If your assuming making 1 point a day on the ES...or a $1000...that means your trading 20 lots and achieving your goal on a single trade. If not, and it takes multiple trades to hit your target of 1 point and and a $1000...then commissions and slippage will eat you alive when you go live.
That's a hole in Brooks' thinking, that I also noticed but do not know what to do about it. What are alternatives? If a stop is 3-4 points, how realistic to have TP 6-8 points and more?
That's more than a hole...its a deal breaker if you want to be profitable. 6-8 point targets may or may not be reasonable and will depend on if your entry has continuation. When I say continuation, I mean does it have room to your target before encountering support/resistance that would decrease the odds of the trade being successful. For example, would you take long entry 2 points before hitting yesterdays daily high for the first time this session expecting your trade to go the full 6-8 points to target ? More than likely it will reject when it tests yesterdays high for the first time and possibly retrace enough to stop you out.
What you need to do is come up with single trade, one that you can write down and repeat when you see it occur on a chart. Go back and study 90 days worth of charts and circle every time that trade occurs, note the ones that make it to target, get stopped out, etc. Keep a spreadsheet. Figure out the trades win loss ratio and make notes. Learn about support/resistance and use those areas as filters to keep you out of trades. This will be a good start on your way to learning what you need to know.
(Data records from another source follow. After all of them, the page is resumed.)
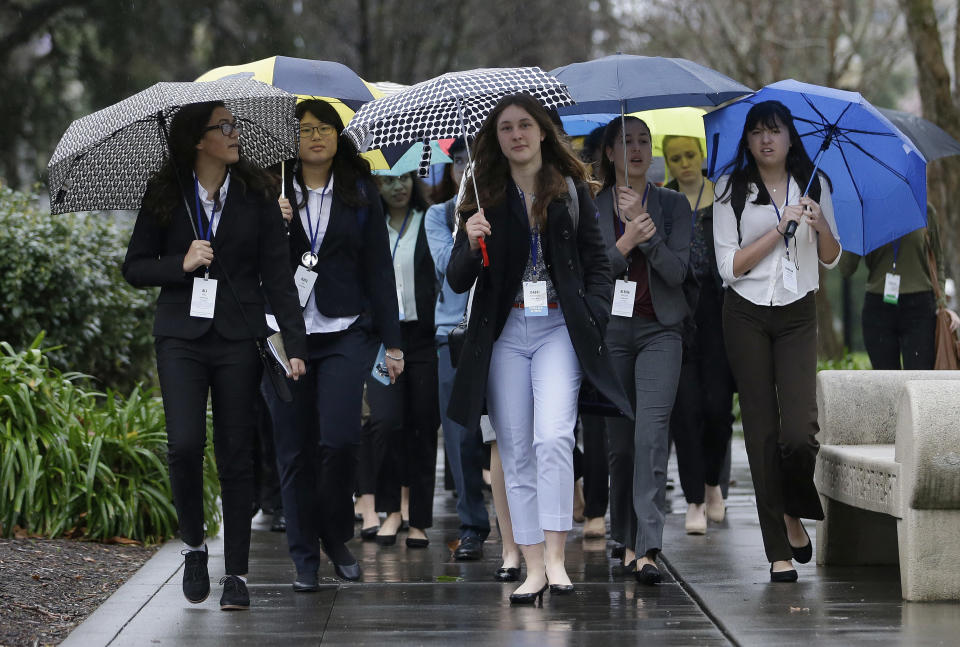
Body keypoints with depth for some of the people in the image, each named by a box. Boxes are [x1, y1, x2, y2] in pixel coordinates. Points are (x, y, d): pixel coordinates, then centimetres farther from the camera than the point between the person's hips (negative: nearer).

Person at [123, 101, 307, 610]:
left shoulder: (254, 196, 4)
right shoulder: (165, 196, 3)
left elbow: (277, 275, 3)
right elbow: (134, 268, 7)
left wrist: (294, 344, -4)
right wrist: (181, 264, -11)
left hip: (237, 338, 0)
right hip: (181, 336, 0)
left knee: (236, 454, 1)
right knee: (185, 444, -15)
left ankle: (236, 573, 8)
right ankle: (193, 545, 8)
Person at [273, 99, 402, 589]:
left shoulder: (360, 194, 8)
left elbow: (378, 269, 8)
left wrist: (392, 342, 5)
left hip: (345, 332, -1)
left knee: (339, 438, -15)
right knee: (294, 449, 2)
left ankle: (336, 536, 8)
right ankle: (305, 557, 12)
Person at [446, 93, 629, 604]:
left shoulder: (572, 190, 6)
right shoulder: (485, 197, 7)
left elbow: (597, 263, 10)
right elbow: (458, 282, 4)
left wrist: (594, 317, -5)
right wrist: (470, 244, -15)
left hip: (558, 328, -2)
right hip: (503, 334, 2)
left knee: (553, 437, -18)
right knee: (515, 452, 1)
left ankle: (555, 557, -16)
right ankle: (534, 568, 4)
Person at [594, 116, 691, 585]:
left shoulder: (672, 205, 7)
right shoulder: (590, 207, 7)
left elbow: (677, 270, -4)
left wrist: (643, 223, -13)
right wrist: (626, 241, -13)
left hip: (659, 330, -1)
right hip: (609, 330, 1)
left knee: (652, 432, -16)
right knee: (619, 439, 2)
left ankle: (647, 548, -22)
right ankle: (628, 541, 16)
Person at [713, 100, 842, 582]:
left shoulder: (814, 185, 7)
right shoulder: (731, 189, 1)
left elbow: (831, 259, 12)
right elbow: (729, 266, -7)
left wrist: (821, 226, -9)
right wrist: (780, 228, -14)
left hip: (797, 314, 1)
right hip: (747, 316, -1)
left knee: (799, 431, -13)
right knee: (761, 429, -1)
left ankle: (795, 512, 17)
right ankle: (779, 550, 4)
I am trying to run just one contract. A couple of questions have come up already. When to take profit? 6-8 points is ideal, but one has to enter pretty high in a trend movement. Then, how does one determine that the trend is shifting? I do need to look closer at trend reversals in Brooks' book. What else is to consider?
This sounds like a great idea! What would be the easist way to do it technically? I am still learning how to use NT8 software and cannot find a feature to print out data from previous days. Is there is smart shortcut or something to make it doable?